2025 Trend: LLM-as-Reranker

Large language models themselves are being used as rerankers, leveraging their deep language understanding for relevance assessment:

import anthropic
client = anthropic.Anthropic()
def llm_rerank(query: str, candidates: list[str], top_n: int = 3) -> list[str]:
doc_list = "\n\n".join([f"[{i+1}] {doc[:300]}" for i, doc in enumerate(candidates)])
response = client.messages.create(
model="claude-haiku-4-5-20251001",
max_tokens=100,
messages=[{
"role": "user",
"content": f"""Rank these documents by relevance to the query.
Return ONLY the document numbers in order of relevance, most relevant first.
Query: {query}
Documents:
{doc_list}
Ranking (numbers only, comma separated):"""
}]
)
ranking_text = response.content[0].text.strip()
indices = [int(x.strip()) - 1 for x in ranking_text.split(",")]
return [candidates[i] for i in indices[:top_n] if i < len(candidates)]
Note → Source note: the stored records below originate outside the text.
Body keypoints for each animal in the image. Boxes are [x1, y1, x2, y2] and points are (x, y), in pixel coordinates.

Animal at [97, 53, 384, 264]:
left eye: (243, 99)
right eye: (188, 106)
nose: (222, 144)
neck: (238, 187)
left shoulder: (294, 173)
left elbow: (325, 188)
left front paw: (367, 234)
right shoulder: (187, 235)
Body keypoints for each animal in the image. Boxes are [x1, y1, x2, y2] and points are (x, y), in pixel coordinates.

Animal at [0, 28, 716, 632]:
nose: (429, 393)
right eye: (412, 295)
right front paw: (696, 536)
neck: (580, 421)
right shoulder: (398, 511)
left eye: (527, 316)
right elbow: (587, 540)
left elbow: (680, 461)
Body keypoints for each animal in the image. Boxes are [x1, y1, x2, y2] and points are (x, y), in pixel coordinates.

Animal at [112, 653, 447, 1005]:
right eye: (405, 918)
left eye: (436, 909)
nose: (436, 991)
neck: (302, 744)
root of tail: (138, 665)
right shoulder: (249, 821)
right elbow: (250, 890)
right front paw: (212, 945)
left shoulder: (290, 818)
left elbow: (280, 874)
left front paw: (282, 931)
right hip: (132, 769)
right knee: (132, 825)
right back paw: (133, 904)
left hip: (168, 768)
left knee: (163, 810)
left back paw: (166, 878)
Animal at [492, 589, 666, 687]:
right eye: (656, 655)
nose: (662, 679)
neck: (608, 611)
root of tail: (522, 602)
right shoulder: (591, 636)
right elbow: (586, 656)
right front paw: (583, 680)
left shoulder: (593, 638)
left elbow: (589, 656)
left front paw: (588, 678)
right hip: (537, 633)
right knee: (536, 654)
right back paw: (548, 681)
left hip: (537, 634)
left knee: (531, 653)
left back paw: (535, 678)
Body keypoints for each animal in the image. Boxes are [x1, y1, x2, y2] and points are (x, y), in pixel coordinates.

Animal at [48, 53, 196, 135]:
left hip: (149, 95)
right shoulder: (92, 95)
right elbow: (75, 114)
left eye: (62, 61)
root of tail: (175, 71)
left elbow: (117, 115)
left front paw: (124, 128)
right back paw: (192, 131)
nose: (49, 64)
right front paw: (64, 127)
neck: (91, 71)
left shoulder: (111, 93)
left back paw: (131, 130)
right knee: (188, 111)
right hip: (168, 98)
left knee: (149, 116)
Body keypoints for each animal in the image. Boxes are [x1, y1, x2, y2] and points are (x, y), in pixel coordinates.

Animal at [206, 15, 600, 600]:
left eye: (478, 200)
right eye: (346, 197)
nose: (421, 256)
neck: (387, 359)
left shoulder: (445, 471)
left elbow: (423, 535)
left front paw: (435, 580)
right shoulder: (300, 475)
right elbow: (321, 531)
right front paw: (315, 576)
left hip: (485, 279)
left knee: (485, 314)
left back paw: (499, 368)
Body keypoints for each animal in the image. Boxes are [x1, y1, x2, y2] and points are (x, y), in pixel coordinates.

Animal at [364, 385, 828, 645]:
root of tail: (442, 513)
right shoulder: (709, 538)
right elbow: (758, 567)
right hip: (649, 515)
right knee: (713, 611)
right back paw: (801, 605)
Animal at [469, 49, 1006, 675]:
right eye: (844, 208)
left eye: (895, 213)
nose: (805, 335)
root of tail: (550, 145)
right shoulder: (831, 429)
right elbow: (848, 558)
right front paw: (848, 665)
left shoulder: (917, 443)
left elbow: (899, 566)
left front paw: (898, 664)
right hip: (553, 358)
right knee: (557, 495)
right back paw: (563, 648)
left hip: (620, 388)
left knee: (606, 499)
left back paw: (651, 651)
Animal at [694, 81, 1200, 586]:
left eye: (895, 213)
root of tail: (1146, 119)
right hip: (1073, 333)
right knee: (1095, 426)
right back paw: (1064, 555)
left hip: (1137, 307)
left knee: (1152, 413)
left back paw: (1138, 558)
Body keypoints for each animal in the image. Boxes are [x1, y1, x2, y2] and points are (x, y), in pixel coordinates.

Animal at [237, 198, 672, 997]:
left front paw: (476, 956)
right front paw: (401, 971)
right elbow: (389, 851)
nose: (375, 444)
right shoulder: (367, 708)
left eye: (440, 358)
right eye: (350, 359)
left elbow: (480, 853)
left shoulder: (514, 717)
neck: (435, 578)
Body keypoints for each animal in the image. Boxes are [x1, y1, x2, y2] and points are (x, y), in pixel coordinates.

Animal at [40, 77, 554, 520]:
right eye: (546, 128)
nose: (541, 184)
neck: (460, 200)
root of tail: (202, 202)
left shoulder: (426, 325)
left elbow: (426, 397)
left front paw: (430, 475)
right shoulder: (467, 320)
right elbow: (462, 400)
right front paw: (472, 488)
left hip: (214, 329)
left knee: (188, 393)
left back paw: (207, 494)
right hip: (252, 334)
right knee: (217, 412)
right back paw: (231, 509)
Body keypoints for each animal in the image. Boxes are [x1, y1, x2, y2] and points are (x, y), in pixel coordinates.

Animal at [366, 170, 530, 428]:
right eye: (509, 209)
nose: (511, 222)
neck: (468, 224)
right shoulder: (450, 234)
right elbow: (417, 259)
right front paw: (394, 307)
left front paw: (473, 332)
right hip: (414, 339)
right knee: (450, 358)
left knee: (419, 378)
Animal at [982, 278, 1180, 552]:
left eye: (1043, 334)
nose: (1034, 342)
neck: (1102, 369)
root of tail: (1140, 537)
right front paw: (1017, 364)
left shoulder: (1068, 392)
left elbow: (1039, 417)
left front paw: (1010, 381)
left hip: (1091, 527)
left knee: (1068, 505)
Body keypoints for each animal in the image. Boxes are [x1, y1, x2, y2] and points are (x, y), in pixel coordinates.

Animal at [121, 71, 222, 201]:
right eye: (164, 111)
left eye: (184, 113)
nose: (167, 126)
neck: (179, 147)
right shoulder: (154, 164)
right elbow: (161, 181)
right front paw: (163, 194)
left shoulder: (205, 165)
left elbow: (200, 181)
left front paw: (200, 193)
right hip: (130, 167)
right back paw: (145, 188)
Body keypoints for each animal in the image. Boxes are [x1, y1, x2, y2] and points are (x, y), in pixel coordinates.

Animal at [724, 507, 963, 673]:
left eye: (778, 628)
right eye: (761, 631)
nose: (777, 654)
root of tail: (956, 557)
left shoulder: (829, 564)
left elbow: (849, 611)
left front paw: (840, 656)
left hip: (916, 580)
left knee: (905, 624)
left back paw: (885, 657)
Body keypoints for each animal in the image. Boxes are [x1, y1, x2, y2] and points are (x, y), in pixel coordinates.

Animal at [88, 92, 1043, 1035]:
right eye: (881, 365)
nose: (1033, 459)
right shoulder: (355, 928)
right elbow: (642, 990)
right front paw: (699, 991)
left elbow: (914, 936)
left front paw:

LLM-as-reranker is slower and more expensive than cross encoders but shows superior performance on complex reasoning tasks where domain understanding matters more than semantic similarity. It’s increasingly used as a final reranking stage after cross-encoder prefiltering.

Cross encoder models are the precision layer that turns good RAG into great RAG. For most teams, using a pretrained cross encoder (FlashRank for speed, BGE-reranker-large for quality) is the right starting point before considering fine-tuning.